**TASK DIRECTIONS:** Below are records to be copied exactly; their pictures are to be omitted.

[Records excerpted from a collection]
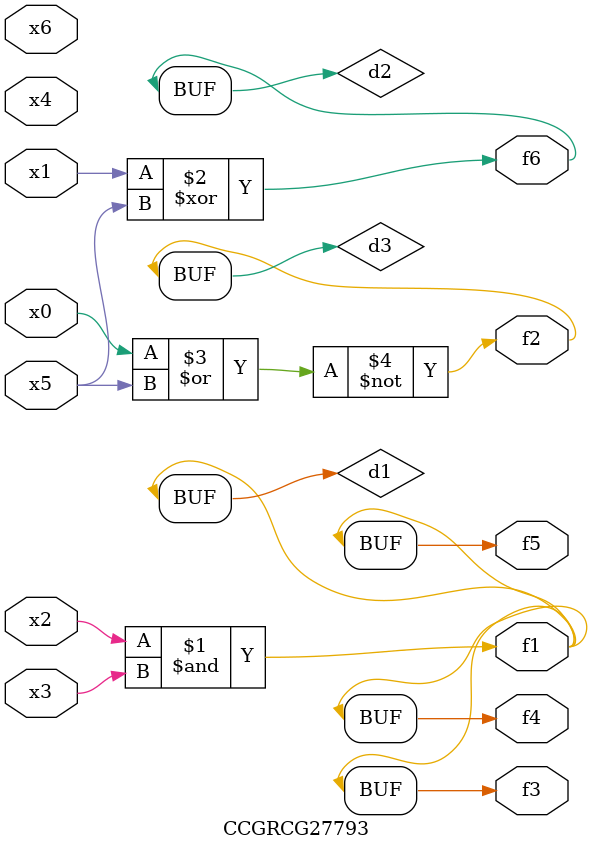
<source format=v>
module CCGRCG27793(
	input x0, x1, x2, x3, x4, x5, x6,
	output f1, f2, f3, f4, f5, f6
);

	wire d1, d2, d3;

	and (d1, x2, x3);
	xor (d2, x1, x5);
	nor (d3, x0, x5);
	assign f1 = d1;
	assign f2 = d3;
	assign f3 = d1;
	assign f4 = d1;
	assign f5 = d1;
	assign f6 = d2;
endmodule

</source>
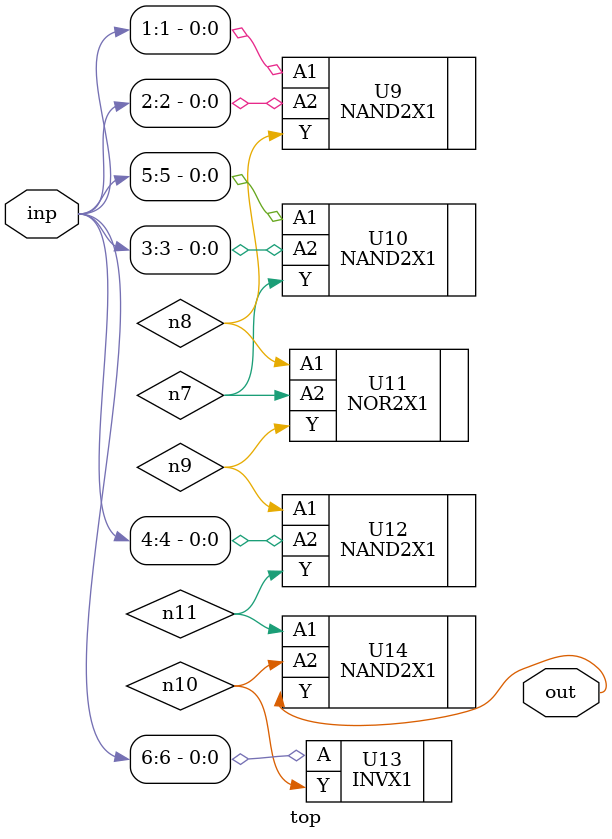
<source format=sv>


module top ( inp, out );
  input [6:0] inp;
  output out;
  wire   n7, n8, n9, n10, n11;

  NAND2X1 U9 ( .A1(inp[1]), .A2(inp[2]), .Y(n8) );
  NAND2X1 U10 ( .A1(inp[5]), .A2(inp[3]), .Y(n7) );
  NOR2X1 U11 ( .A1(n8), .A2(n7), .Y(n9) );
  NAND2X1 U12 ( .A1(n9), .A2(inp[4]), .Y(n11) );
  INVX1 U13 ( .A(inp[6]), .Y(n10) );
  NAND2X1 U14 ( .A1(n11), .A2(n10), .Y(out) );
endmodule


</source>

**ANSWER TO THE EXERCISE:**
<source format=v>
module CCGRCG27793(
	input x0, x1, x2, x3, x4, x5, x6,
	output f1, f2, f3, f4, f5, f6
);

	wire d1, d2, d3;

	and (d1, x2, x3);
	xor (d2, x1, x5);
	nor (d3, x0, x5);
	assign f1 = d1;
	assign f2 = d3;
	assign f3 = d1;
	assign f4 = d1;
	assign f5 = d1;
	assign f6 = d2;
endmodule

</source>
<source format=sv>


module top ( inp, out );
  input [6:0] inp;
  output out;
  wire   n7, n8, n9, n10, n11;

  NAND2X1 U9 ( .A1(inp[1]), .A2(inp[2]), .Y(n8) );
  NAND2X1 U10 ( .A1(inp[5]), .A2(inp[3]), .Y(n7) );
  NOR2X1 U11 ( .A1(n8), .A2(n7), .Y(n9) );
  NAND2X1 U12 ( .A1(n9), .A2(inp[4]), .Y(n11) );
  INVX1 U13 ( .A(inp[6]), .Y(n10) );
  NAND2X1 U14 ( .A1(n11), .A2(n10), .Y(out) );
endmodule


</source>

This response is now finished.